*** Opening of Material for this task ***

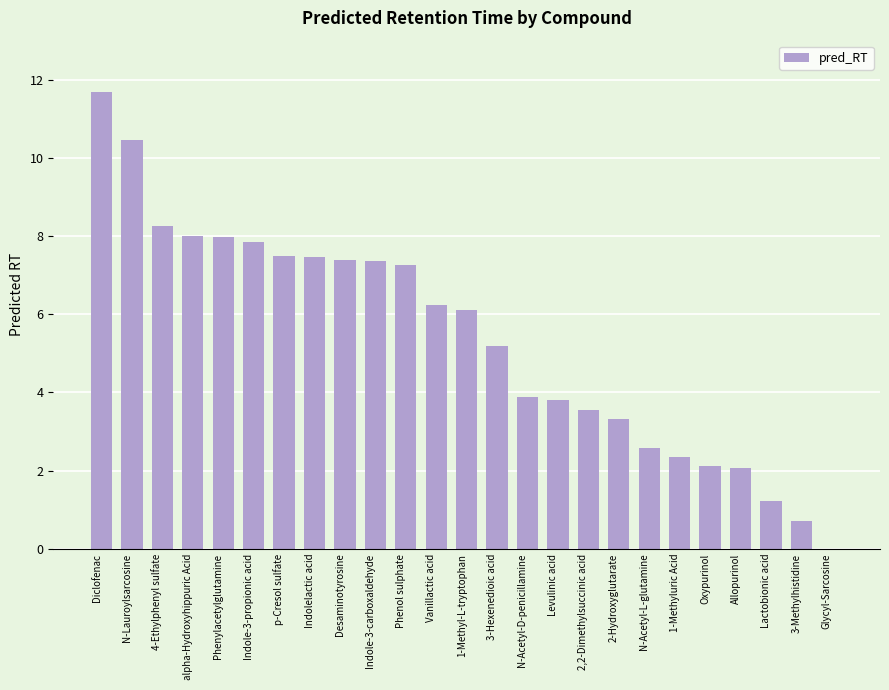

Is it true that the value at Phenol sulphate is 4.9?

False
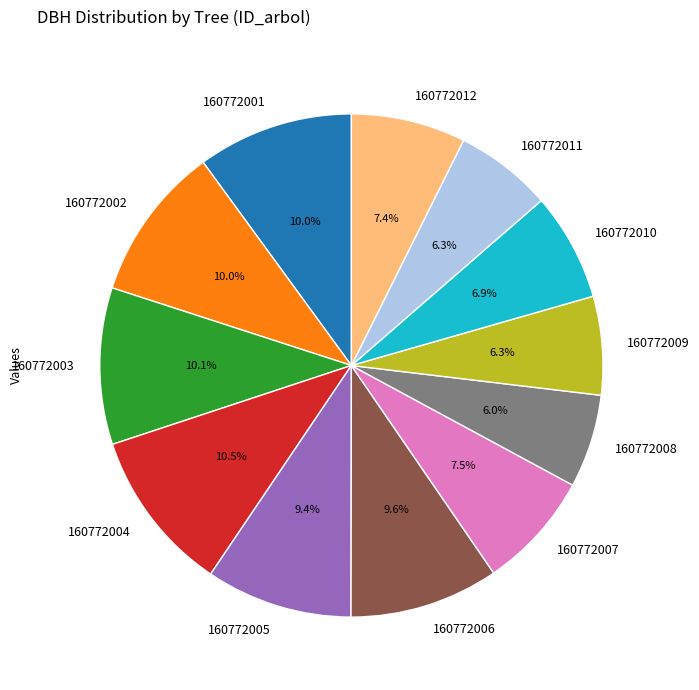

What is the ratio of the value at 160772009 to the value at 160772011?

1.0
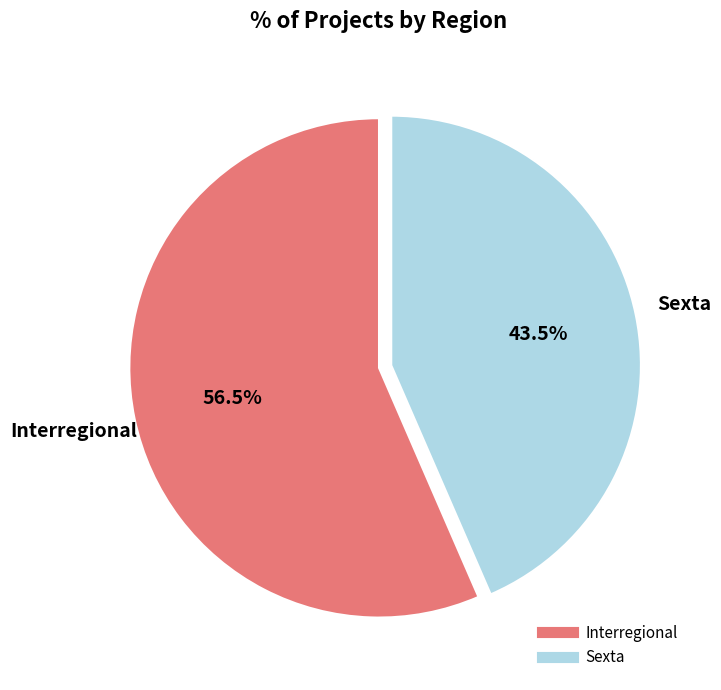

Does any single category account for the majority?

Yes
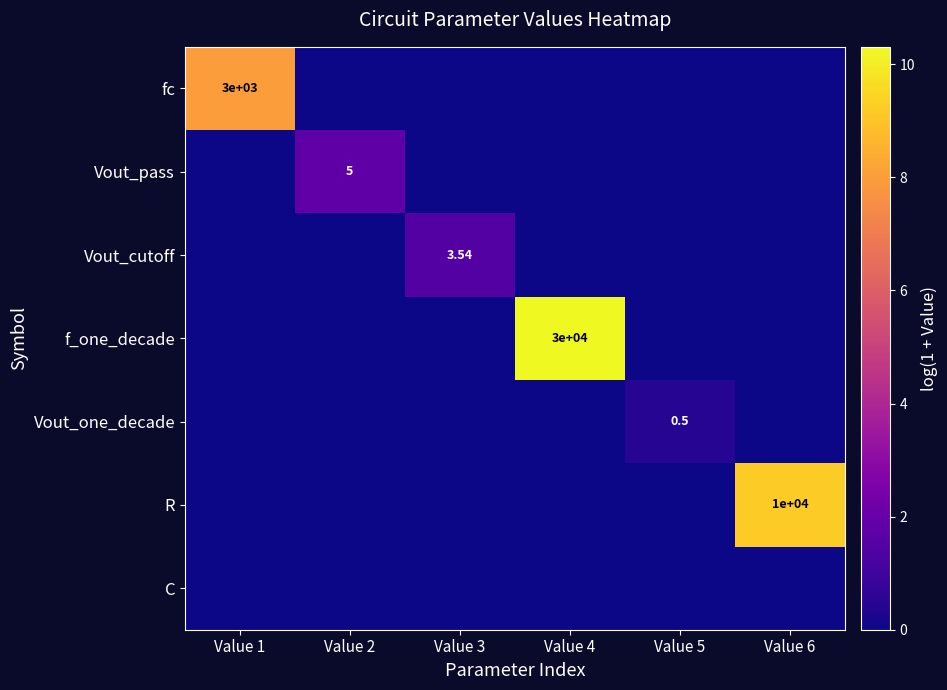

What is the average value of the Vout_one_decade series?

0.1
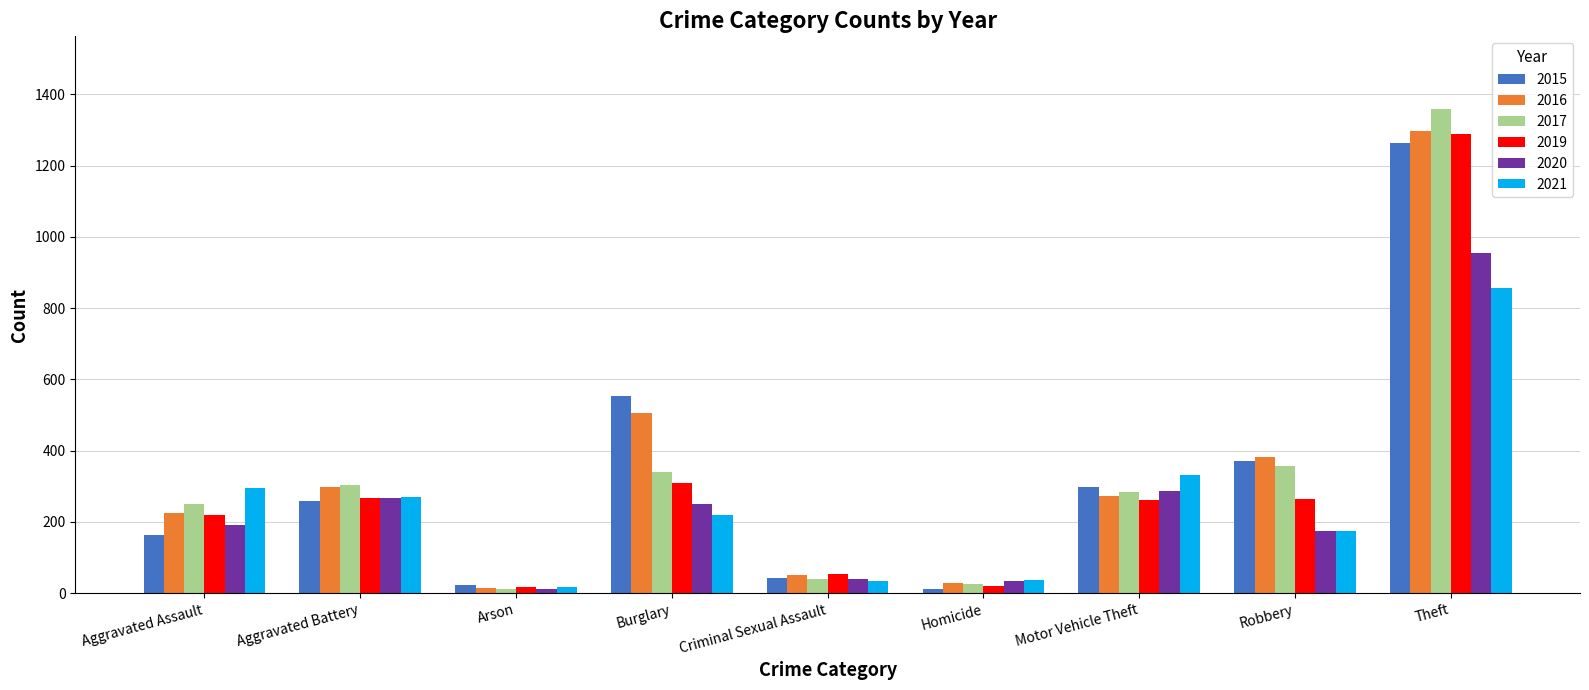

Which series changed the most between Burglary and Robbery?

2015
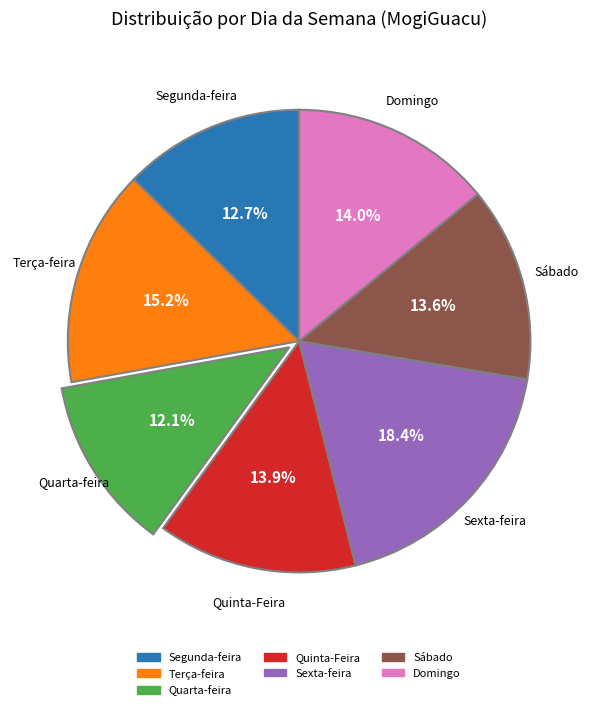

Does any single category account for the majority?

No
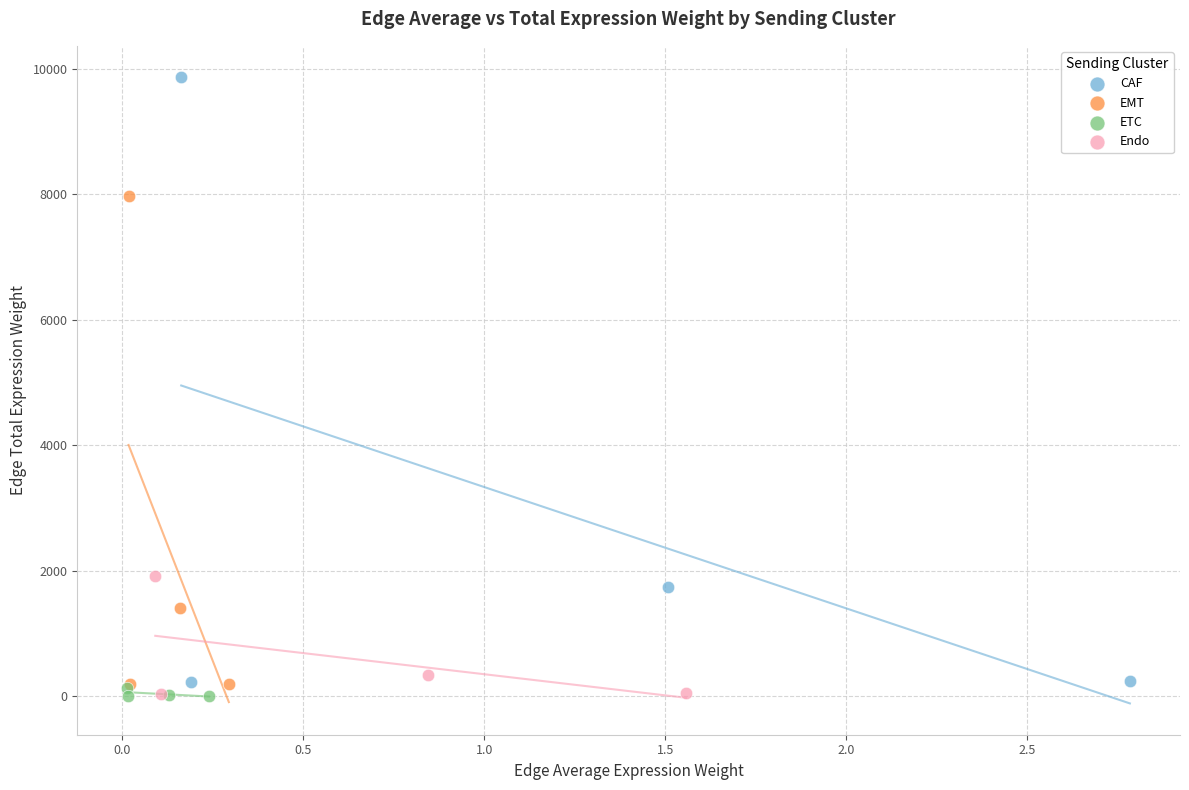

Which series has the largest Y range (max minus min)?

CAF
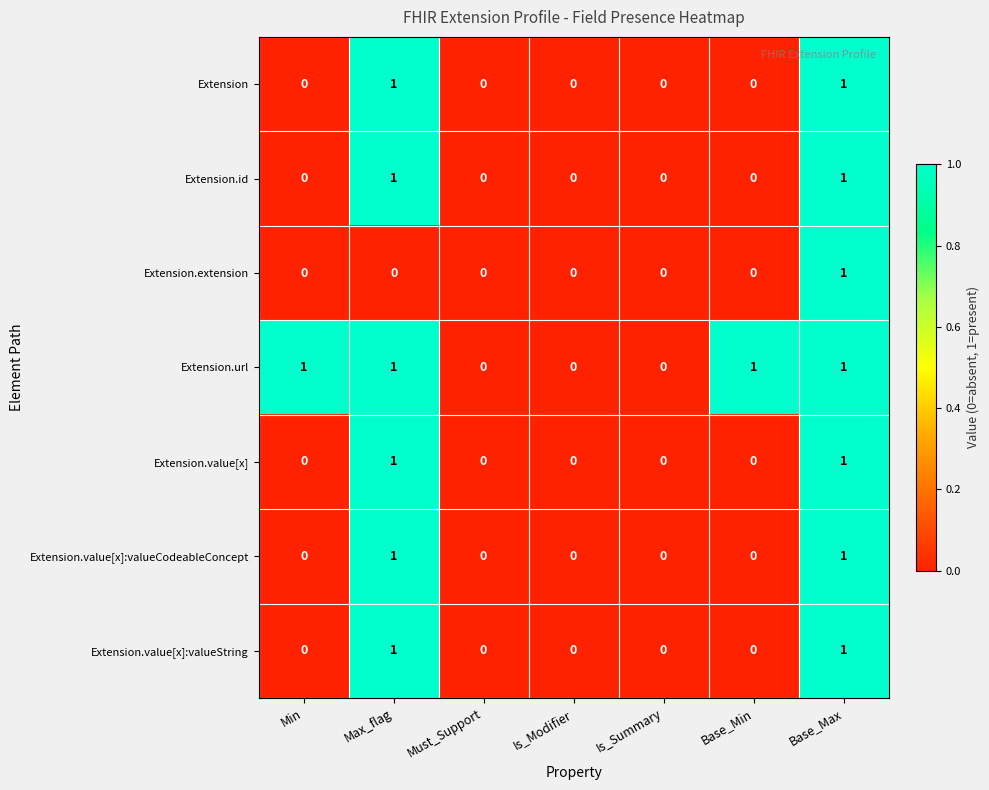

How many Extension.value[x]:valueCodeableConcept values are between 0 and 1?

7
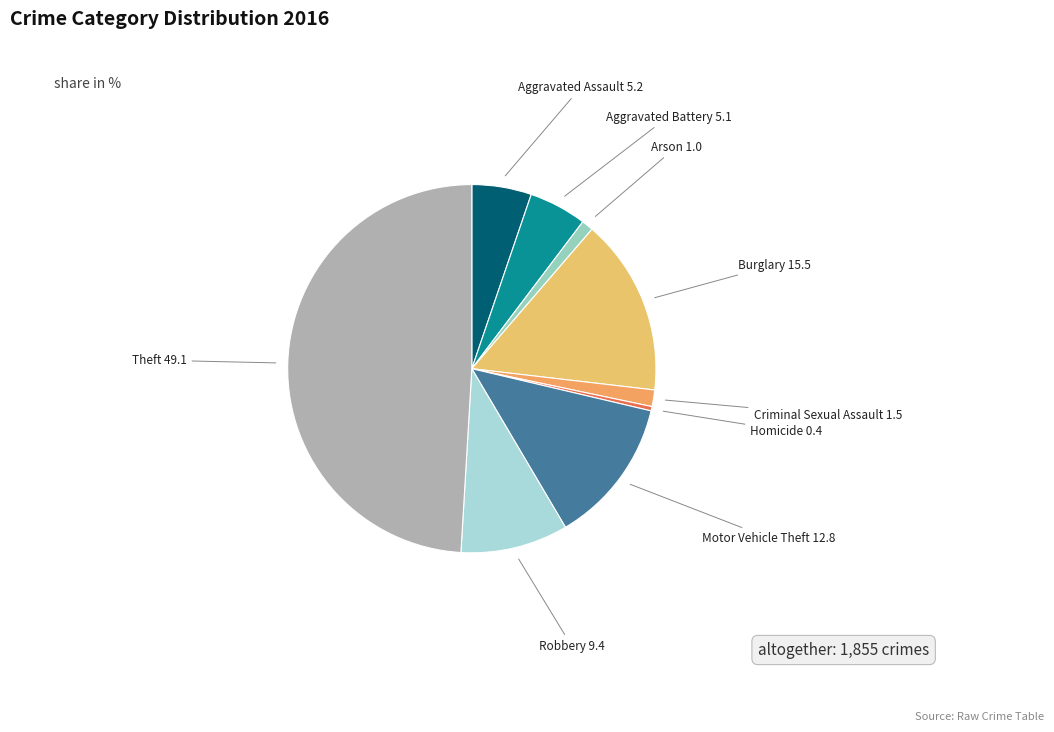

Is it true that Theft is 59% of the pie?

False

*** Close of Material for this task ***

| Exercise |
Copy out every record above word for word, leaving out the pictures.

| Written reply |
Is it true that the value at Phenol sulphate is 4.9?

False

What is the ratio of the value at 160772009 to the value at 160772011?

1.0

Does any single category account for the majority?

Yes

What is the average value of the Vout_one_decade series?

0.1

Which series changed the most between Burglary and Robbery?

2015

Does any single category account for the majority?

No

Which series has the largest Y range (max minus min)?

CAF

How many Extension.value[x]:valueCodeableConcept values are between 0 and 1?

7

Is it true that Theft is 59% of the pie?

False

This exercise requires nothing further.